In most muscles, including the heart, as well as the arteries, the kidneys, the airways and other tissues, there are beta-adrenergic receptors. They are responsible for the acute, and sometimes dangerous, reaction of the body to overstrain and stress ("hit or run"). To reduce their activity in medicine, beta-blockers are used - the list of drugs from this pharmacological group is quite large, which allows choosing the most suitable medicine for each patient individually.
Non-selective beta-blockers
There are two types of adrenoreceptors - beta-1 and beta-2. When the first variant is blocked, the following cardiac effects are achieved:
- reduction in heart rate and frequency;
- decreased blood pressure;
- oppression of cardiac conduction.
If you block beta-2-adrenoreceptors, there is an increase in peripheral resistance of blood vessels and tone:
- uterus (in pregnant women);
- bronchi;
- arterioles.
Preparations from the subgroup of nonselective beta-blockers act not selectively, reducing the activity of both types of receptors.
The following medicines refer to the medicines under consideration:
- Oxprenolol;
- Propranolol;
- Pindolol;
- Anaprilin;
- Sotalol;
- Penbutolol;
- Nadolol;
- Timolol;
- Inderal;
- Obsidan;
- Bopindolol;
- Okupres-E;
- Sandinorm;
- Levobunolol;
- Wistagen;
- Korgard;
- Obinol;
- Wistagan;
- Oxprenolol;
- Tracicore;
- Koretal;
- Vickin;
- Sotalol;
- Timolol;
- Viskaldix;
- Sotagexal;
- Okumol;
- Sotaleks;
- Arutimol;
- Xalacom;
- Okumed;
- Fotil and others.
Selective beta-blockers
If the drug works selectively and reduces the functionality of only beta-1-adrenergic receptors, it is a selective agent. It is worth noting that such drugs are more preferable in the therapy of cardiovascular pathologies, besides, they produce fewer side effects.

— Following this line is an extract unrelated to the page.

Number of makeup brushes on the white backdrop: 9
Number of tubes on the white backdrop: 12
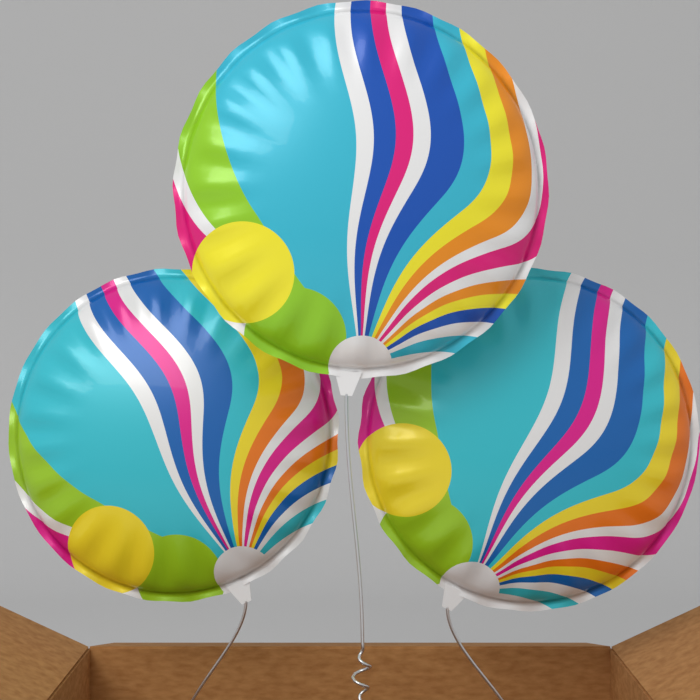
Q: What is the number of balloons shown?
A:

List of drugs from the group of cardioselective beta-blockers of the new generation:
- Betacard;
- Atenolol;
- Tenolol;
- Prinorm;
- Bisoprolol;
- Tenoric;
- Hypoten;
- Bisocardium;
- Tenoretik;
- Bisogamma;
- Concor;
- Lokren;
- Coronale;
- Betaxolol;
- Metoprolol;
- Betoptik;
- Corvitol;
- Vasocardine;
- Logimax;
- Egilok;
- Metocard;
- Amzok;
- Non-ticket;
- Esmolol;
- Breviblock;
- Nebivolol;
- Talinolol;
- Cordanum;
- Acebutolol.
Adverse effects of beta-blockers
Negative phenomena often cause non-selective drugs. These include the following pathological conditions:
- bradycardia ;
- signs of heart failure;
- arterial hypotension;
- pain in the chest;
- sleep disturbances or insomnia;
- dizziness;
- memory impairment and ability to concentrate;
- depression;
- visual and auditory hallucinations;
- low working capacity;
- apathy;
- headache;
- nausea;
- dry mouth;
- diarrhea or constipation;
- vomiting;
- pain in epigastrium and intestines;
- nasal congestion;
- bronchospasm;
- dyspnea;
- difficulty breathing;
- aplastic anemia;
- thrombocytopenic purpura;
- thromboses;
- hypothyroidism;
- decreased libido and potency;
- gynecomastia;
- muscle spasms;
- arthralgia ;
- tremor;
- myasthenia gravis;
- dryness of the eye mucosa;
- visual impairment;
- decrease in the amount of tear fluid released;
- conjunctivitis;
- itching of the skin;
- hives;
- severe sweating;
- sensitivity of the skin to ultraviolet;
- hyperemia of the epidermis;
- relapses of psoriasis;
- alopecia (reversible);
- back pain.
Often, after stopping the adrenoblocker, there is a "withdrawal syndrome" in the form of a sharp and steady increase in blood pressure, frequent episodes of angina pectoris.